Before Commissioners: Charles B. Curtis, Chairman; Don S. Smith, Georgiana Sheldon and George R. Hall.

On December 1, 1978, The Federal Energy Regulatory Commission (Commission) issued Interim Regulations implementing the Natural Gas Policy Act of 1978 (NGPA) FERC Statutes and Regulations ¶ 30,026. Although the interim Regulations were effective upon date of issuance, the Commission called for a sixty-day comment period which ended January 31, 1979. After consideration of the comments filed, this order amends the Interim Regulations, Part 273, without an additional comment period.

Part 273 of the Interim Regulations sets forth procedures for the Interim collection of prices, subject to refund, for certain categories of natural gas for which a determination of eligibility is made by a jurisdictional agency.

**Work required**: List every commissioner named in the order excerpt above.

**Data extract**:
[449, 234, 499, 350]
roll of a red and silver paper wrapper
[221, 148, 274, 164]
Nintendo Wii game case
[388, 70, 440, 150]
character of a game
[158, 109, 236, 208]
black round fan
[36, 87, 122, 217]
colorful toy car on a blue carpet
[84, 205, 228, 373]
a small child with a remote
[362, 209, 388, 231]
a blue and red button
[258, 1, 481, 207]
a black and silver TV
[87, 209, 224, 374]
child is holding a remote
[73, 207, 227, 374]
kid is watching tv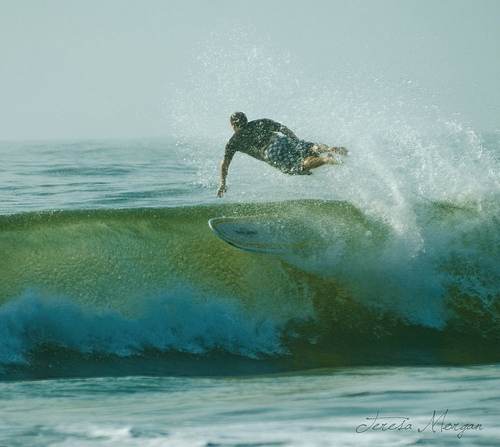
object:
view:
[15, 20, 181, 131]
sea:
[406, 129, 479, 218]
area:
[0, 135, 499, 208]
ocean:
[0, 243, 500, 369]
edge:
[208, 217, 255, 250]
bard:
[178, 210, 352, 301]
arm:
[220, 146, 239, 182]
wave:
[292, 194, 370, 240]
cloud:
[0, 30, 499, 75]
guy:
[214, 110, 354, 199]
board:
[206, 211, 355, 254]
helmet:
[230, 112, 248, 125]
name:
[354, 409, 483, 441]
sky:
[0, 0, 500, 100]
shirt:
[223, 118, 282, 160]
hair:
[229, 110, 248, 130]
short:
[263, 135, 314, 177]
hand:
[216, 183, 228, 198]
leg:
[330, 146, 350, 158]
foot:
[324, 152, 346, 166]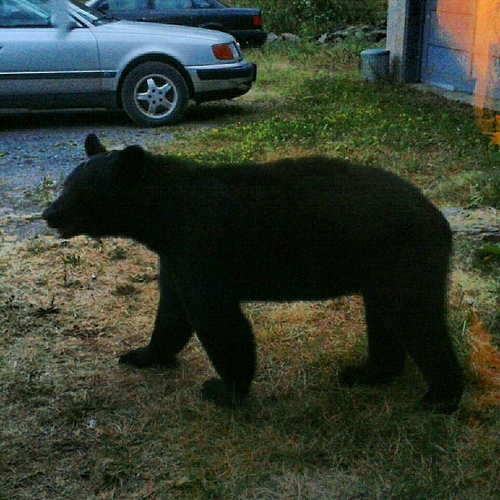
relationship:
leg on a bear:
[189, 300, 257, 401] [40, 133, 463, 418]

**Answer in full**: Charles B. Curtis (Chairman), Don S. Smith, Georgiana Sheldon, George R. Hall